A formula that engages in a mixture of index and match is especially not control-shift-enter.

I hope you understand.

Thank you again for you help, I really do appreciate it!
Also, after double checking, the master column in sheet3 does not update or correspond whenever I add or amend items.

Again, please, I need a formula.

@major_johnson 

That is not CSE formula, that is regular formula which returns the spill automatically updated if you add new data into structured tables (Table1 and Table2). If I add some data into Table1

image.png

and same into Table2

image.png

resulting spill will be

image.png

@Sergei Baklan 

 

Please see the attached file.

Oh, I am sorry, I am using MS Pro.

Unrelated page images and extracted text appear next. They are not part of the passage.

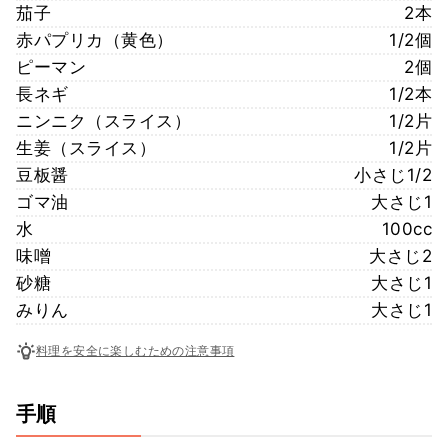
茄子
2本
赤パプリカ（黄色）
1/2個
ピーマン
2個
長ネギ
1/2本
ニンニク（スライス）
1/2片
生姜（スライス）
1/2片
豆板醤
小さじ1/2
ゴマ油
大さじ1
水
100cc
味噌
大さじ2
砂糖
大さじ1
みりん
大さじ1
料理を安全に楽しむための注意事項
手順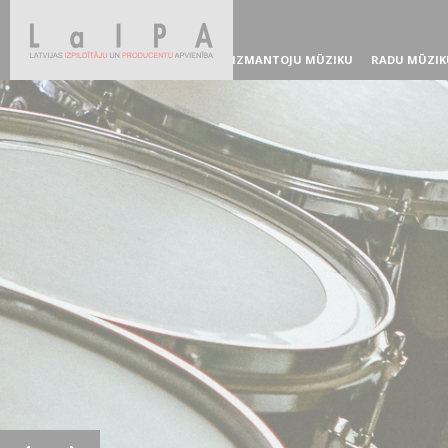
IZMANTOJU MŪZIKU
RADU MŪZIK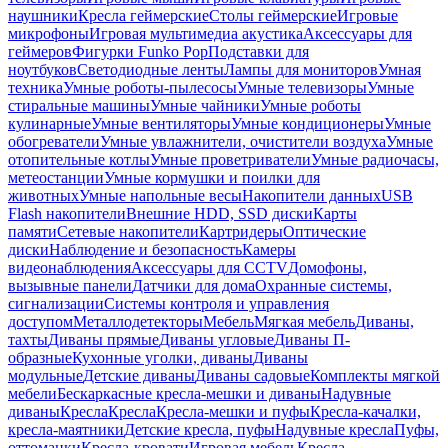
наушники
Кресла геймерские
Столы геймерские
Игровые
микрофоны
Игровая мультимедиа акустика
Аксессуары для
геймеров
Фигурки Funko Pop
Подставки для
ноутбуков
Светодиодные ленты
Лампы для мониторов
Умная
техника
Умные роботы-пылесосы
Умные телевизоры
Умные
стиральные машины
Умные чайники
Умные роботы
кулинарные
Умные вентиляторы
Умные кондиционеры
Умные
обогреватели
Умные увлажнители, очистители воздуха
Умные
отопительные котлы
Умные проветриватели
Умные радиочасы,
метеостанции
Умные кормушки и поилки для
животных
Умные напольные весы
Накопители данных
USB
Flash накопители
Внешние HDD, SSD диски
Карты
памяти
Сетевые накопители
Картридеры
Оптические
диски
Наблюдение и безопасность
Камеры
видеонаблюдения
Аксессуары для CCTV
Домофоны,
вызывные панели
Датчики для дома
Охранные системы,
сигнализации
Системы контроля и управления
доступом
Металлодетекторы
Мебель
Мягкая мебель
Диваны,
тахты
Диваны прямые
Диваны угловые
Диваны П-
образные
Кухонные уголки, диваны
Диваны
модульные
Детские диваны
Диваны садовые
Комплекты мягкой
мебели
Бескаркасные кресла-мешки и диваны
Надувные
диваны
Кресла
Кресла
Кресла-мешки и пуфы
Кресла-качалки,
кресла-маятники
Детские кресла, пуфы
Надувные кресла
Пуфы,
оттоманки
Кресла-кровати
Игровая мебель
Кресла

Plus 2010. :(

@major_johnson 

@Sergei Baklan's solution is perfect for your needs, as one might expect.  I redid the solution from scratch and there are barely any differences

 

= LET(
    n₁, ROWS(Column1),
    n₂, ROWS(Column2),
    k, SEQUENCE(n₁+n₂),
    vstack, IF(k<=n₁, Column1, INDEX(Column2, k-n₁)),
    SORT(UNIQUE(vstack))
  )​

 If you are using anything but Excel 365, get rid of it and replace it by 365.  If you are using 365, make sure that you allow the formula to spill and do not use CSE.

This is all great stuff, but guys, I want to do it on 2010 and with a formula.

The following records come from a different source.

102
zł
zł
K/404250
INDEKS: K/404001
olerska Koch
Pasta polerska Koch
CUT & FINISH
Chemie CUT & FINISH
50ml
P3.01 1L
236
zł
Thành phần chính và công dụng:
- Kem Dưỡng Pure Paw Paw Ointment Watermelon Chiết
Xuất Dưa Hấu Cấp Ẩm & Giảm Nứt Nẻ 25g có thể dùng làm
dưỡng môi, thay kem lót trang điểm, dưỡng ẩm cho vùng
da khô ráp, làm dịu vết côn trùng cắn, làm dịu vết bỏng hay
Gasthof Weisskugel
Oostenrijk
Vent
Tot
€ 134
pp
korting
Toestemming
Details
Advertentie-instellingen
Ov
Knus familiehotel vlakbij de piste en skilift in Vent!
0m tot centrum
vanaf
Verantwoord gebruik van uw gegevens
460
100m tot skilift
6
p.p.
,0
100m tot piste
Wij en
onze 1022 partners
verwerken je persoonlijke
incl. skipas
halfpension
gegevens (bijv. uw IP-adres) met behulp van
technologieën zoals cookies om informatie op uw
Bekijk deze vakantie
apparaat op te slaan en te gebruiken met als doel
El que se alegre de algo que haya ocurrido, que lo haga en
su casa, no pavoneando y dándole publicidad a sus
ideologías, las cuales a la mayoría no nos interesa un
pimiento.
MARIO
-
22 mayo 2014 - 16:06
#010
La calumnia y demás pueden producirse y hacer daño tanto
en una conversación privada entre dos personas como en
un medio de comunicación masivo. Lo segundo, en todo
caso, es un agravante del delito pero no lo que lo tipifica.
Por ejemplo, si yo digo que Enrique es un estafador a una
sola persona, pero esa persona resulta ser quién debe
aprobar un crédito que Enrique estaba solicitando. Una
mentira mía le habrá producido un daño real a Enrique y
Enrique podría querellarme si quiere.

And yes, I do have 365 but on my personal laptop.

This is for work and they are still using 2010.

@major_johnson 

This takes me back to stuff I was thankful to see the back of, hopefully forever!

First, defining  n₁, n₂ and 'combined'

= ROWS(Table1)
= ROWS(Table2)

= IF(k<=n₁, 
    Column1, 
    IF(k<=n₁+n₂, 
      INDEX(Column2, k-n₁),
      ""
    )
  )

one the uses MATCH to identify the first occurrence and SMALL to compact the list

= IFERROR(
    INDEX(
      combined,
      SMALL(
        IF( MATCH(combined, combined, 0) = k, k, "" ),
        @k
      )
    ),
 "" )

I have also shown a PowerQuery solution that works with Office 2010 but requires an additional software download.

let
    Source = Table.Combine({Table1, Table2}),
    Distinct = Table.Distinct(Source),
    Text = Table.TransformColumnTypes(Distinct,{{"Data", type text}})
in
    Text

All of which serves to reinforce my dislike of conventional spreadsheets!